• **TASK DETAILS**
Reproduce the listing below starting at the line containing "Reading left to" and ending at the line containing "hjorthActivity_EEG", substituting "this graph" for "this chart" and leaving everything else unchanged.

• **RECORDS FOR THIS TASK**
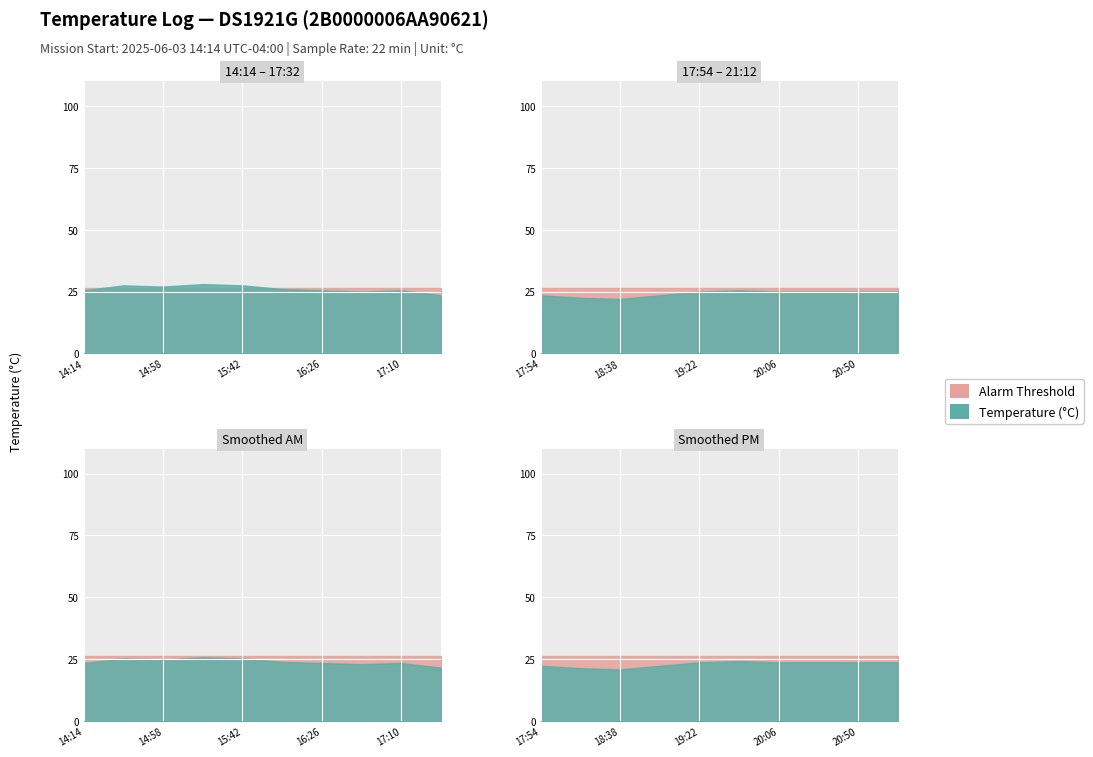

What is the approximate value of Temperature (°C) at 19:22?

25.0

==

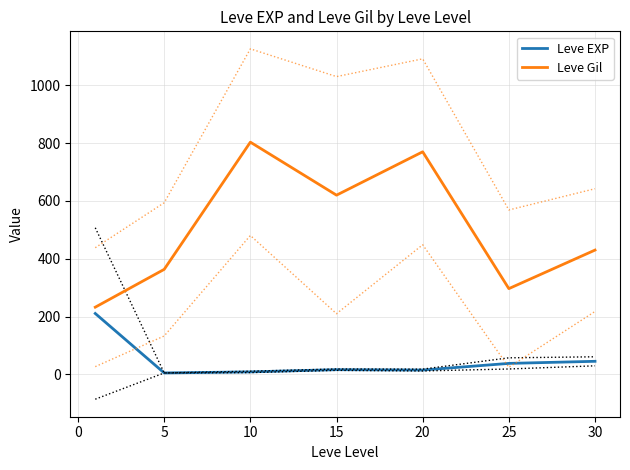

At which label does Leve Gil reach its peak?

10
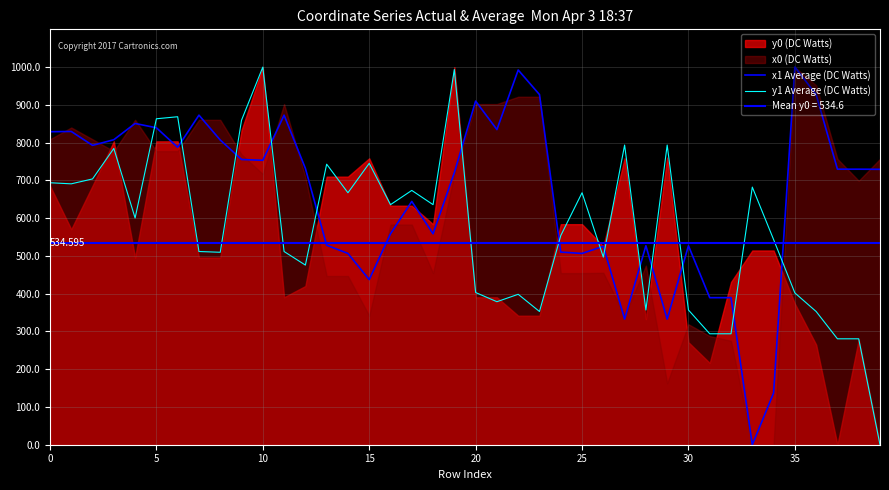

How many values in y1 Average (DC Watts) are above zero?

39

---

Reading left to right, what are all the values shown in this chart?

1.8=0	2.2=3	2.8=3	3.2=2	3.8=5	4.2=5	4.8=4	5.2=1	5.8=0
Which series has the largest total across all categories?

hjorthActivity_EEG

• **YOUR SOLUTION**
Reading left to right, what are all the values shown in this graph?

1.8=0	2.2=3	2.8=3	3.2=2	3.8=5	4.2=5	4.8=4	5.2=1	5.8=0
Which series has the largest total across all categories?

hjorthActivity_EEG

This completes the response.